The second and third types in particular will present the highest risks to Wwft institutions – obviously alongside the ‘regular criminals’ with a bank account who also use cryptocurrencies. The aforementioned criminal judgments, for example, relate to unofficial crypto businesses which often deliberately operate in the shadows, offer customers a certain degree of anonymity, exchange cryptos for cash and are unknown to the authorities. Regarding regular crypto platforms, the question arises whether those can sufficiently check – and whether they actually do check – the origin of the cryptocurrencies being offered to them, for example whether these currencies originate from a dark market.

In view of the types of clients and the money laundering typologies, in any event the following CDD questions would be sensible to ask:
•    Are regular platforms or supply-and-demand sites used, and/or are exchanges made in cash? 
•    Private trade/investment, or (semi-)commercial and/or for third parties? 
•    If applicable: what is the bitcoin address (account)? 
•    If not private trade or investments:
o    KYC procedures?
o    AML procedures (safeguard of lawful origin)?
o    Chamber of Commerce registration and known to the tax authorities?
Also point out that clients receiving more than EUR 15,000 in cash from non-private trade/investment could qualify as a Wwft institution themselves (this threshold will be EUR 10,000 and will apply to both payments and receipts after implementation of the Fourth Anti-Money Laundering Directive in the Wwft).

Based on the money laundering typologies transactions can be monitored, for example on the presence of a combination of two or more of the following factors:
•    payments from (known) accounts of crypto exchanges and trading platforms;
•    payments with a reference to cryptocurrencies in the description;
•    cash withdrawals/deposits that appear to be related to cryptocurrency transfers; and/or
•    (forwarded) payments that appear to be related to the previous points (like the monitoring of ‘ordinary’ irregular, related (forwarded) payments).
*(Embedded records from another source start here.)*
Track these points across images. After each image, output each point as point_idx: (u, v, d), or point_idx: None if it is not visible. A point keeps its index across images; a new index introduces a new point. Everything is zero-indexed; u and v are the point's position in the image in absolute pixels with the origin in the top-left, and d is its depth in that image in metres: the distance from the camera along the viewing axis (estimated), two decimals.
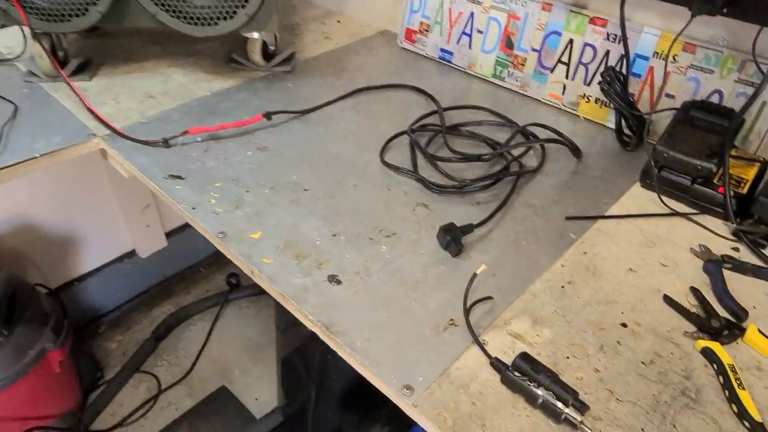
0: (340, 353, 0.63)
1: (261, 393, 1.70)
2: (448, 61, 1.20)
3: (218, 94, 1.07)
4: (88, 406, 1.65)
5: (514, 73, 1.10)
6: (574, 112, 1.04)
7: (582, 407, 0.56)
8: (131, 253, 1.86)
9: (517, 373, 0.58)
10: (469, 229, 0.75)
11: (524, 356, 0.59)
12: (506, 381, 0.58)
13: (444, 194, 0.84)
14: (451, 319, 0.66)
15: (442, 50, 1.19)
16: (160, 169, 0.86)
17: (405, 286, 0.70)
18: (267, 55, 1.15)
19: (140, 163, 0.87)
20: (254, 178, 0.86)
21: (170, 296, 2.00)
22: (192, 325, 1.91)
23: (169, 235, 1.92)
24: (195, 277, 2.06)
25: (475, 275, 0.66)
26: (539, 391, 0.56)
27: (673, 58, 0.91)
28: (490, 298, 0.68)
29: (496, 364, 0.59)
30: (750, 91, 0.85)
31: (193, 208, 0.80)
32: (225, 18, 0.98)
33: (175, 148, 0.91)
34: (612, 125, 0.99)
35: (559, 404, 0.55)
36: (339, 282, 0.70)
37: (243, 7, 0.97)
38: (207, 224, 0.77)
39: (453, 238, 0.73)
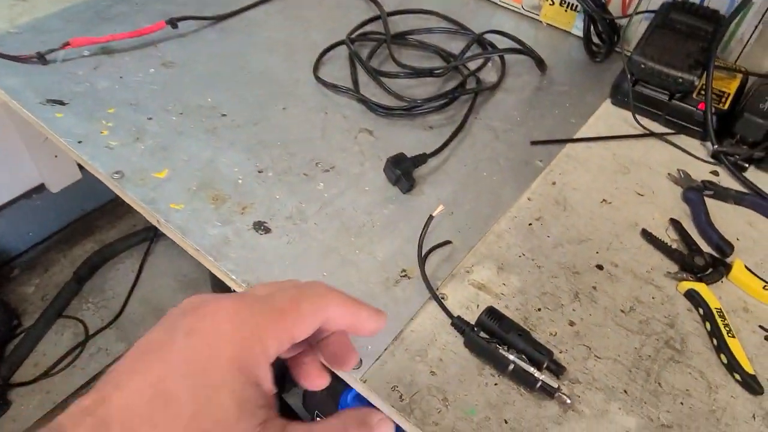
0: None
1: None
2: None
3: None
4: (6, 357, 1.50)
5: None
6: (536, 17, 0.91)
7: (558, 369, 0.48)
8: (40, 188, 1.65)
9: (483, 334, 0.49)
10: (422, 159, 0.64)
11: (490, 312, 0.50)
12: (471, 344, 0.49)
13: (391, 117, 0.72)
14: (404, 271, 0.55)
15: None
16: (35, 92, 0.68)
17: (348, 231, 0.58)
18: None
19: (9, 86, 0.69)
20: (158, 101, 0.70)
21: (92, 233, 1.81)
22: (119, 264, 1.75)
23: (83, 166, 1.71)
24: (118, 211, 1.87)
25: (431, 218, 0.55)
26: (510, 356, 0.47)
27: None
28: (448, 242, 0.58)
29: (459, 324, 0.50)
30: None
31: (80, 142, 0.64)
32: None
33: (55, 65, 0.73)
34: (578, 32, 0.87)
35: (533, 370, 0.46)
36: (267, 230, 0.57)
37: None
38: (98, 162, 0.62)
39: (403, 172, 0.61)
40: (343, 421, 0.29)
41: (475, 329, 0.49)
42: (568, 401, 0.46)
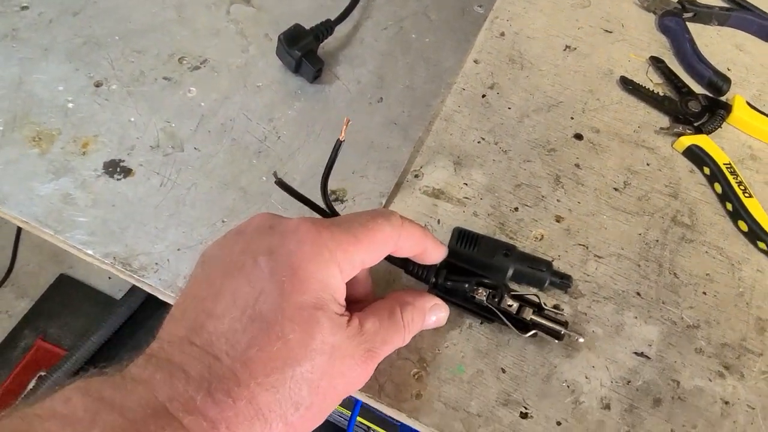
0: (159, 296, 0.37)
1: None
2: None
3: None
4: None
5: None
6: None
7: (563, 282, 0.37)
8: None
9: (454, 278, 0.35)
10: (326, 29, 0.46)
11: (461, 236, 0.37)
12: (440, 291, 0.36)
13: None
14: (333, 193, 0.40)
15: None
16: None
17: (245, 152, 0.42)
18: None
19: None
20: None
21: None
22: None
23: None
24: None
25: (339, 143, 0.37)
26: (506, 301, 0.34)
27: None
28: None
29: (420, 275, 0.36)
30: None
31: None
32: None
33: None
34: None
35: (550, 324, 0.34)
36: (127, 171, 0.40)
37: None
38: None
39: (305, 54, 0.43)
40: (393, 301, 0.31)
41: (438, 283, 0.35)
42: (581, 339, 0.35)
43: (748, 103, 0.46)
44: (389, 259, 0.33)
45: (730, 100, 0.46)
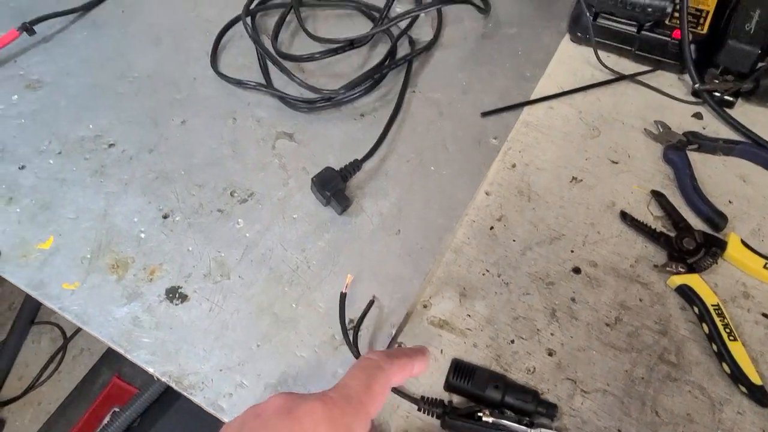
0: (203, 406, 0.45)
1: None
2: None
3: None
4: None
5: None
6: None
7: (549, 410, 0.42)
8: None
9: (456, 398, 0.42)
10: (353, 168, 0.53)
11: (458, 368, 0.43)
12: (448, 427, 0.42)
13: (314, 110, 0.60)
14: (352, 322, 0.47)
15: None
16: None
17: (279, 280, 0.49)
18: None
19: None
20: (30, 140, 0.57)
21: None
22: None
23: None
24: None
25: (344, 296, 0.45)
26: (491, 418, 0.40)
27: None
28: (371, 304, 0.47)
29: (428, 408, 0.42)
30: None
31: None
32: None
33: None
34: None
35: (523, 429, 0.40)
36: (183, 297, 0.48)
37: None
38: None
39: (333, 193, 0.51)
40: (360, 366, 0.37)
41: (448, 414, 0.41)
42: None
43: (743, 242, 0.49)
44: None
45: (726, 236, 0.50)
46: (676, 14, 0.58)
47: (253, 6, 0.65)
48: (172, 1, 0.70)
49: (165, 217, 0.53)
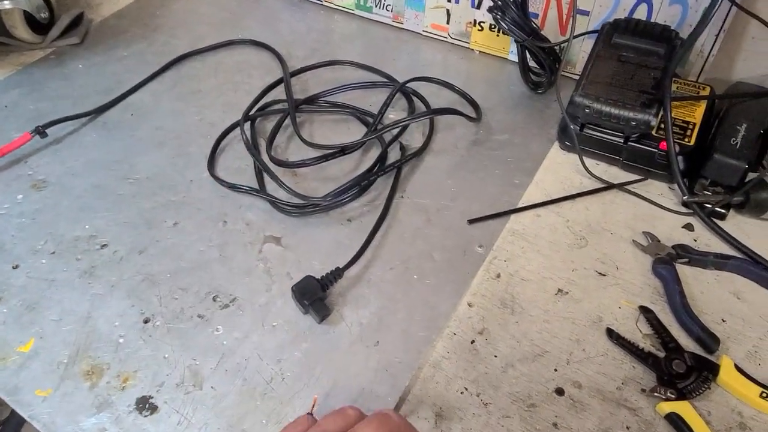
0: None
1: None
2: None
3: None
4: None
5: (383, 1, 0.82)
6: (466, 44, 0.79)
7: None
8: None
9: None
10: (334, 277, 0.53)
11: None
12: None
13: (303, 215, 0.61)
14: None
15: None
16: None
17: (252, 393, 0.48)
18: (41, 25, 0.82)
19: None
20: (27, 240, 0.59)
21: None
22: None
23: None
24: None
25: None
26: None
27: None
28: None
29: None
30: None
31: None
32: None
33: None
34: (515, 57, 0.75)
35: None
36: (153, 408, 0.47)
37: None
38: None
39: (312, 303, 0.51)
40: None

As is always the case with the Wwft, the higher the risk, the more measures the Wwft institution will be required to take to mitigate the risk (more questions, more checking). If it proves impossible to complete the CDD (for example because insufficient insight is obtained into the origin of the money), based on the Wwft the business relationship must be terminated at the next opportunity. Please note that this obligation sometimes conflicts with an institution’s obligations towards its clients based on its duty of care and the arrangements made with its clients!